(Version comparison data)
*** Begin section ***

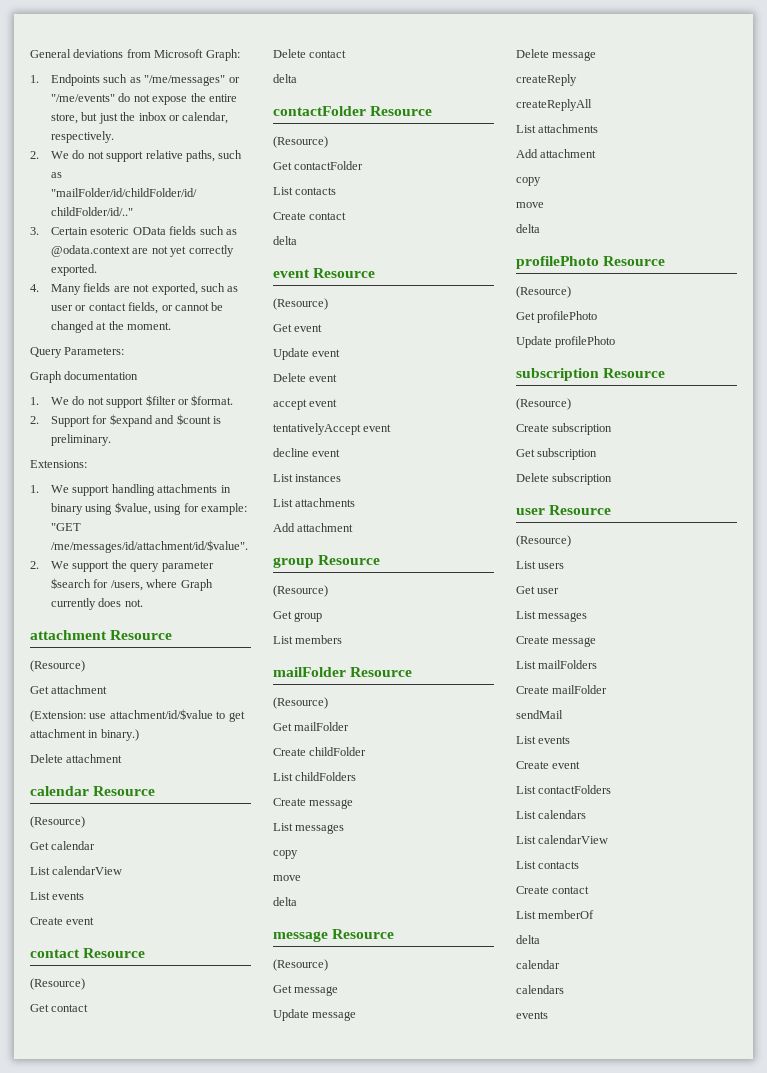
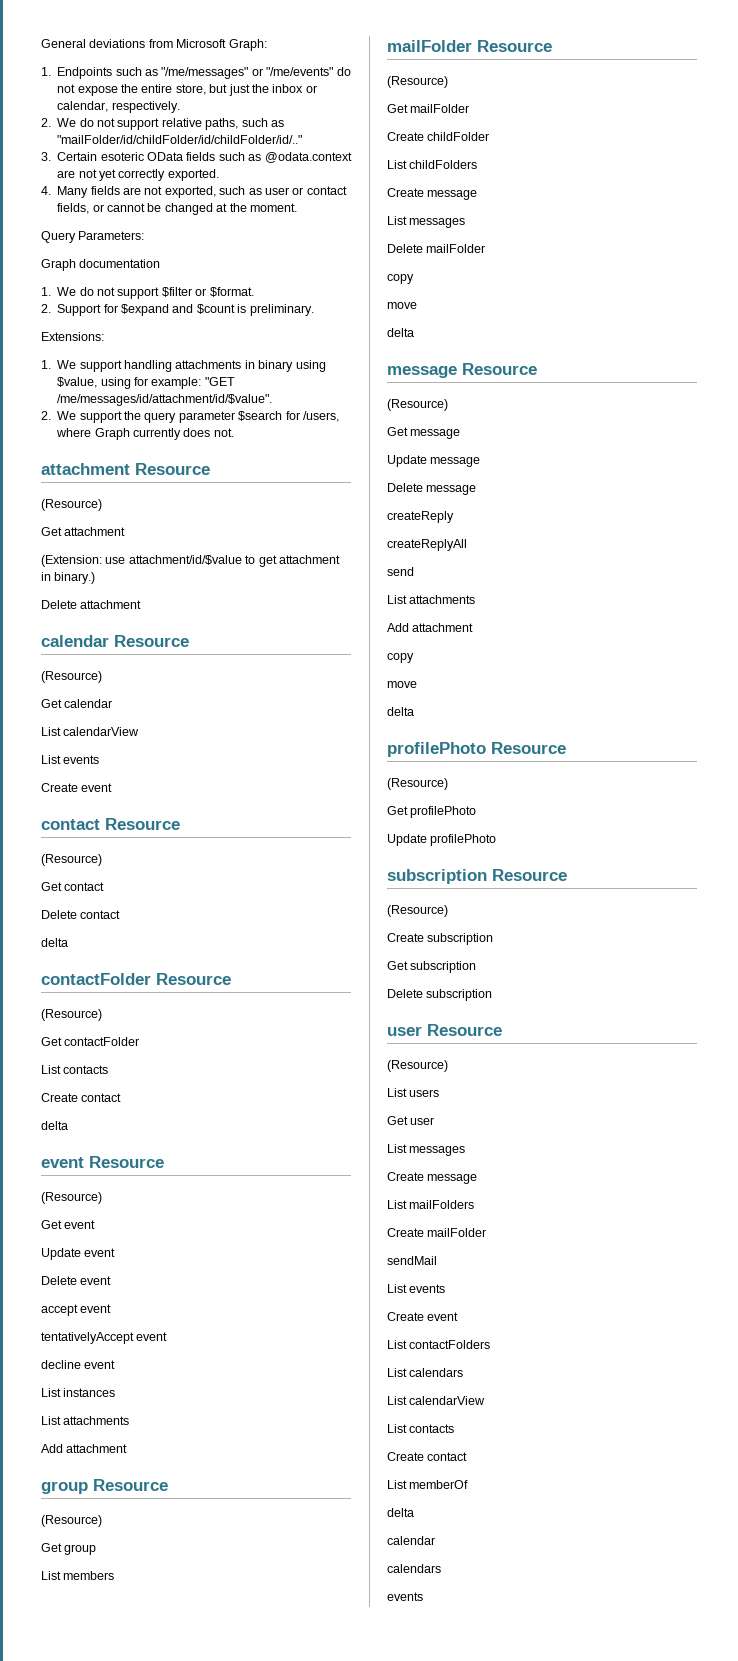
(345, 829) none -> [387,244,486,253] // Delete mailFolder
(592, 105) none -> [387,567,414,576] // send

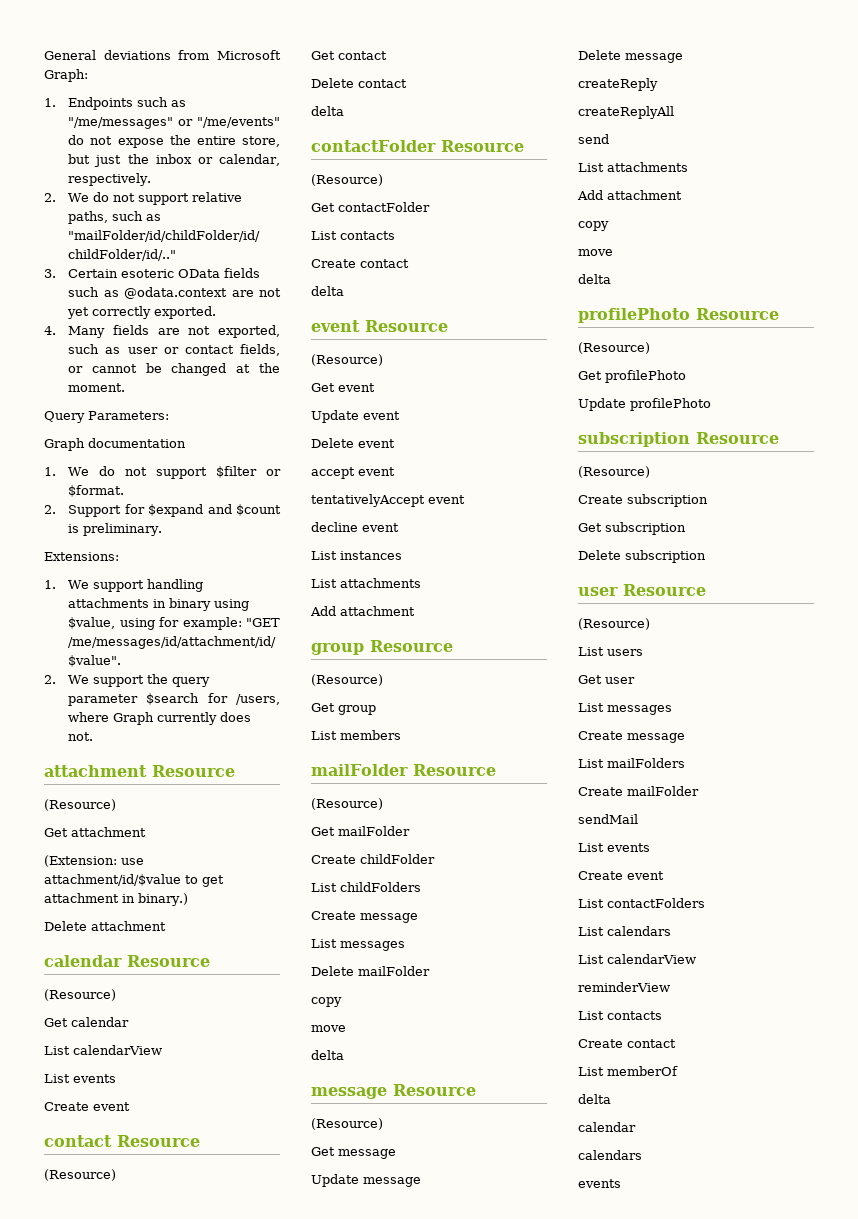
(486, 1400) none -> [578,982,670,992] // reminderView

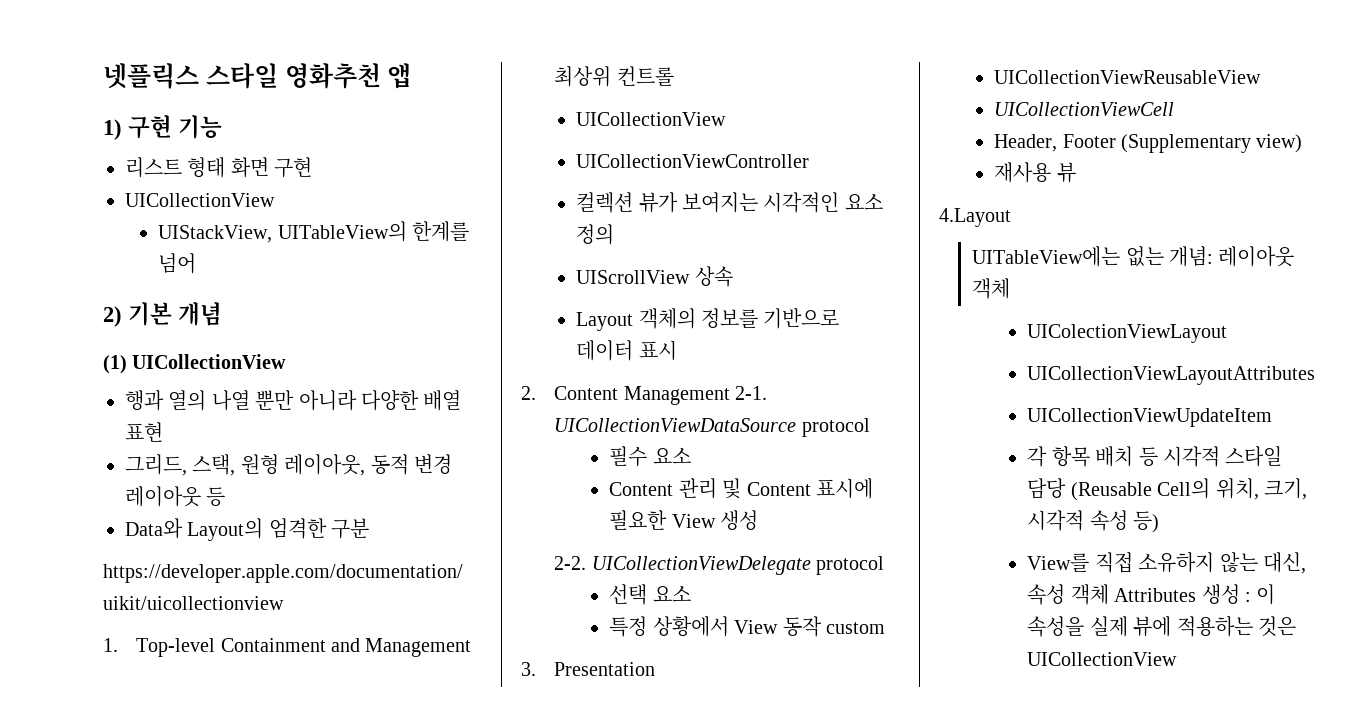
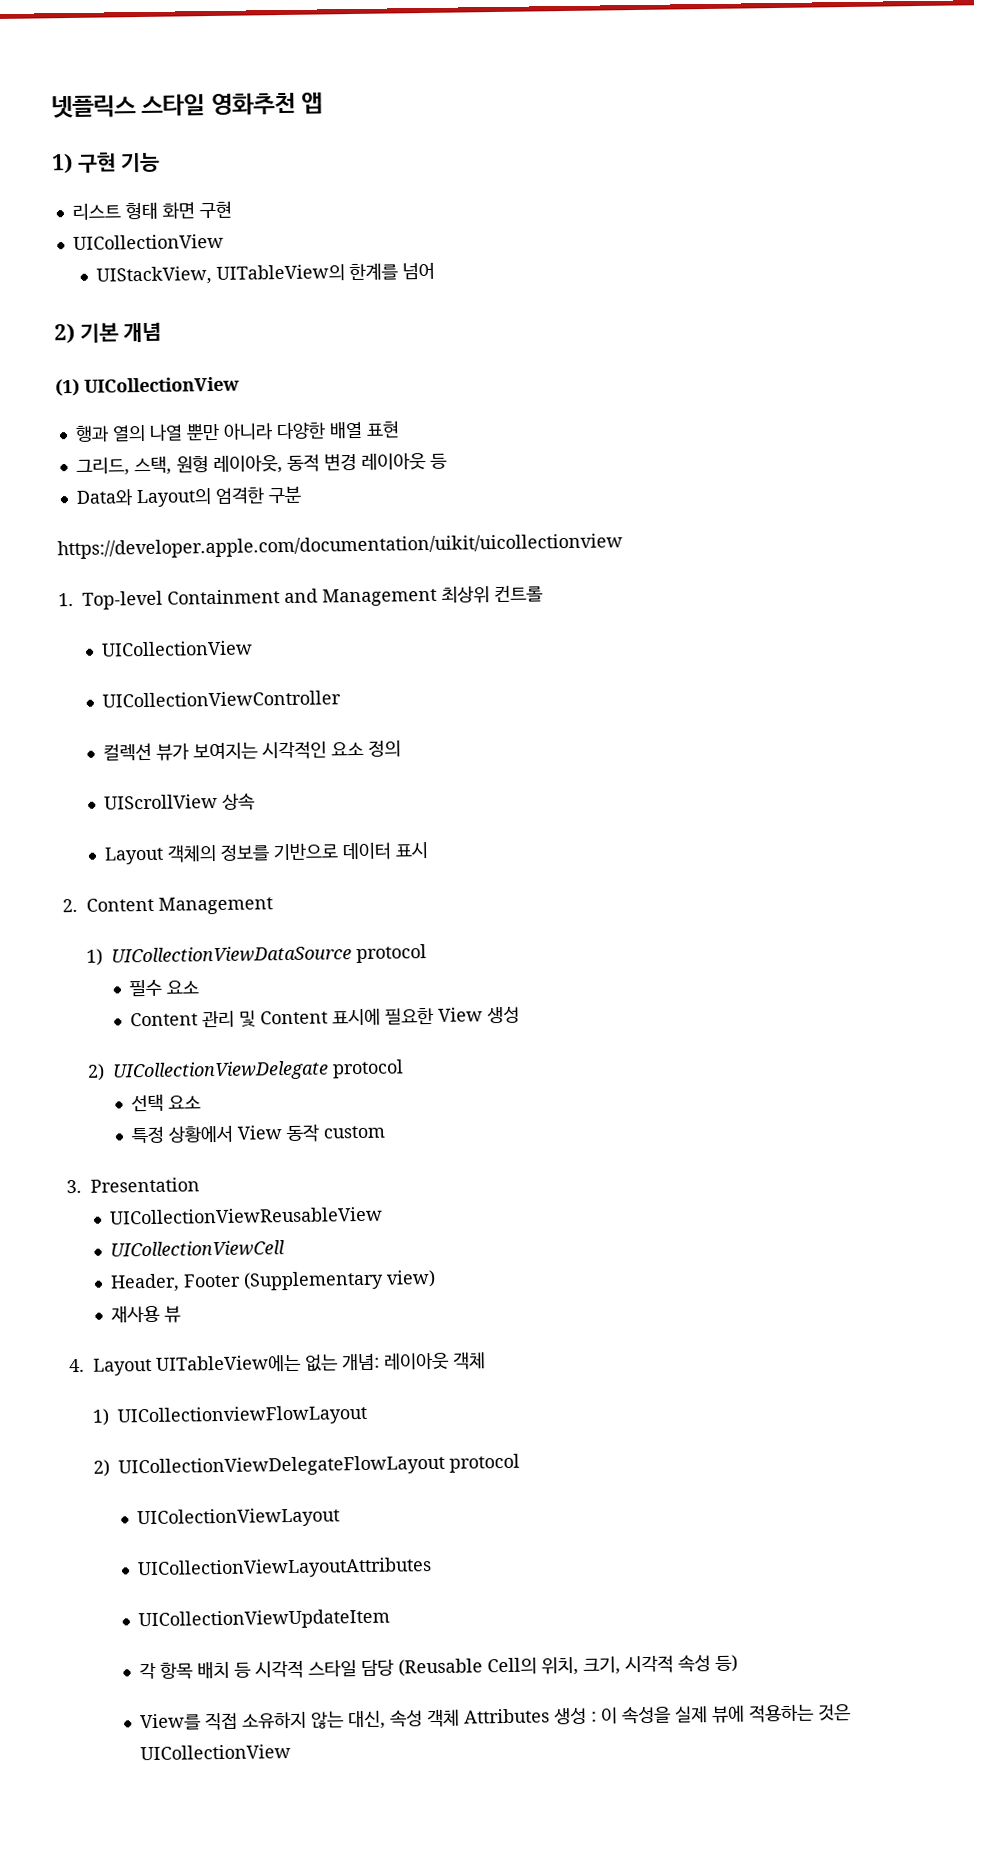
[735,386,768,400] 2-1. -> [86,948,104,966] // 1)
[554,556,587,570] 2-2. -> [87,1063,106,1081] 2)
[939,208,1011,227] 4.Layout // -> [69,1357,152,1376] 4. Layout
(1011, 288) none -> [92,1404,369,1427] [93,1453,521,1478] // 1) UICollectionviewFlowLayout // 2) UICollectionViewDelegateFlowLayout protocol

*** End section ***

Exercise ▸ The copy must begin at the line containing "(486, 1400) none" and end at the last line of the data above, with every line retyped exactly and no pictures included.

Answer section ▸
(486, 1400) none -> [578,982,670,992] // reminderView

[735,386,768,400] 2-1. -> [86,948,104,966] // 1)
[554,556,587,570] 2-2. -> [87,1063,106,1081] 2)
[939,208,1011,227] 4.Layout // -> [69,1357,152,1376] 4. Layout
(1011, 288) none -> [92,1404,369,1427] [93,1453,521,1478] // 1) UICollectionviewFlowLayout // 2) UICollectionViewDelegateFlowLayout protocol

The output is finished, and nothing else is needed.